Check out the chart below showing the performance of the Dow year-to-date:
Source: Google Finance
The ups and downs are enough to make any investor nauseous. What’s often lost in these charts is the real cost of volatility – a cost often overlooked by many investors. And that cost is the cost of recovery from losses.
In a volatile market, investors tend to shrug off losses. Most investors expect the market to rebound quickly. For example, if the market drops 10% in a session, a common reaction is waiting out the drop and hoping the market will bounce back. The market only has to rebound 10% to get back to normal, right?
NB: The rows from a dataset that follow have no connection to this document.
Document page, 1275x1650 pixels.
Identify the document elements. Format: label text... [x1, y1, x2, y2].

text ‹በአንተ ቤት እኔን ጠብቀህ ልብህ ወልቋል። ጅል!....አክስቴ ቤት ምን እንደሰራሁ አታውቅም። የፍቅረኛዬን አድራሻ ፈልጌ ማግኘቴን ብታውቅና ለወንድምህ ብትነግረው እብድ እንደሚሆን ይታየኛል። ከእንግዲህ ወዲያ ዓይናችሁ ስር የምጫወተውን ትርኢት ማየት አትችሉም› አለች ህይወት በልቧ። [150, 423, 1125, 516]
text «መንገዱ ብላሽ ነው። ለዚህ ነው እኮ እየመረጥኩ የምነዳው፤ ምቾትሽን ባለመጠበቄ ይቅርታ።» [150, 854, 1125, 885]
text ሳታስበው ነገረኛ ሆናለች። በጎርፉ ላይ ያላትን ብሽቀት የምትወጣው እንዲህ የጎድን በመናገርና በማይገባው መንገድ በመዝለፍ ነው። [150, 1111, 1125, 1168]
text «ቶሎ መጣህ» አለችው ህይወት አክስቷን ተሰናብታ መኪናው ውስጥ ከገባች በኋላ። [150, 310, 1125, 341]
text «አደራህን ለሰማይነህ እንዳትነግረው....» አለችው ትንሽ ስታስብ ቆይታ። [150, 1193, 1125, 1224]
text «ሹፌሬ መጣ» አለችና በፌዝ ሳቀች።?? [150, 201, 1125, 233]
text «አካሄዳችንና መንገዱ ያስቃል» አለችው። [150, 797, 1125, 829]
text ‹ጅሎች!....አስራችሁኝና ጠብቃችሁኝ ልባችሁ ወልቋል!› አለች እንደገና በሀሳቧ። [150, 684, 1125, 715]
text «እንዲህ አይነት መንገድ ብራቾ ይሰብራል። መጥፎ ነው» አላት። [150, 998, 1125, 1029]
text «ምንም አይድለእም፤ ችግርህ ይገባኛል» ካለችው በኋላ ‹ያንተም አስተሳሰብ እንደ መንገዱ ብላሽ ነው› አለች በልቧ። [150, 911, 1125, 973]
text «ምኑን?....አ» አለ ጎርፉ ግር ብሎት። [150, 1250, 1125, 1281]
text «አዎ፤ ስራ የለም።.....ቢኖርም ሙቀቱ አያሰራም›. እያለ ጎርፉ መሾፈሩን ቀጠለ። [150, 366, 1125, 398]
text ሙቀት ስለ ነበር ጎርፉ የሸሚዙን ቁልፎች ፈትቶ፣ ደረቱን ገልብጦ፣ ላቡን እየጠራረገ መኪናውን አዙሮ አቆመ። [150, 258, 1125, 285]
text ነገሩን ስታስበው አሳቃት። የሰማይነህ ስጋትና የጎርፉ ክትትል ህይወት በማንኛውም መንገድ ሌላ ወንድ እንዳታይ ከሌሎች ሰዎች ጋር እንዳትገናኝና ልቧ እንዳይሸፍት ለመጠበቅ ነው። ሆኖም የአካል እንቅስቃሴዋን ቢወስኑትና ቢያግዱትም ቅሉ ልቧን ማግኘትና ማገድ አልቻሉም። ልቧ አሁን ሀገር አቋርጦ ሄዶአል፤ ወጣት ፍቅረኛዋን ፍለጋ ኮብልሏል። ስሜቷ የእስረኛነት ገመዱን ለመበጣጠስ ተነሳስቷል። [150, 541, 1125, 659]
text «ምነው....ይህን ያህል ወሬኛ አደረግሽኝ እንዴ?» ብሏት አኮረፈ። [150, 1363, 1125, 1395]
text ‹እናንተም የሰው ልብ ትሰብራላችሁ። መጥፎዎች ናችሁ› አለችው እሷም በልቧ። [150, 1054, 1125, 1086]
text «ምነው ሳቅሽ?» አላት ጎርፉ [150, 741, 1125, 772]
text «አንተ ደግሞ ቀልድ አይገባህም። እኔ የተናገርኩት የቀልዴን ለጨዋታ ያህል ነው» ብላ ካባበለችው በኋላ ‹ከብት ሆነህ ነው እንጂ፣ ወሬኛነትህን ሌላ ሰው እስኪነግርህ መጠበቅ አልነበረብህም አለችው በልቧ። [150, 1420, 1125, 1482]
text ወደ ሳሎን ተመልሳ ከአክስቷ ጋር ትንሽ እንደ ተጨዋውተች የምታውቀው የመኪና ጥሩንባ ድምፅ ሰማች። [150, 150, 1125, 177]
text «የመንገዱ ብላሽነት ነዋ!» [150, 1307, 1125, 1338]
Wrong. That’s because losses have a more profound impact than gains. After a loss, it takes a greater gain to get back to the original value.
It’s simple math.
The Real Cost of Volatility.
Here’s the simple math:
If you start with $100,000 and your value drops 20%, it will take a 25% gain to get back to your original value of $100,000. That’s because when you lose 20%, you’ll have less to work with. You’ve gotta climb out of the hole from $80,000. It will take a 25% gain to make up that $20,000 loss. The hole is even deeper if you need to withdraw cash to cover expenses. Even if you withdrew just 5% a year over five years, the 25% gain needed to get back to normal then becomes 82%, as demonstrated in the chart on the previous page.
Why Be Concerned About Current Volatility.
Volatility is a reflection of investor sentiment and uncertainty, and the factors that affect investor sentiment and uncertainty are numerous. Economic factors, economic news, interest rate changes, fiscal policy, geopolitical turmoil, and social media are some of the prime suspects that influence investor sentiment and uncertainty.
The recent stock market volatility should surprise nobody for anyone keeping score at home. The primary factors that fuel investor uncertainty have recently reared their heads, including inflation, rising interest rates, war, high fuel prices, political conflict, and recession warnings.
Better To Avoid The Loss Than To Recover From One.
Suppose the recession warnings that are coming from the four corners eventually materialize. In that case, the losses from the stock market could mean a long road to recovery for those investors who stay in. The post housing bubble burst in 2008; The S&P 500 dropped nearly 50%. It took almost seven years to get back to pre-crash levels.
In a volatile market, smart investors double down on assets uncorrelated to the broader markets. By leveraging private alternatives, they insulate their portfolios from volatility – avoiding the losses that plague the broader markets and the long road to recovery many mainstream investors will face in the aftermath of a downturn.
Why not just avoid the loss rather than have to recover from one?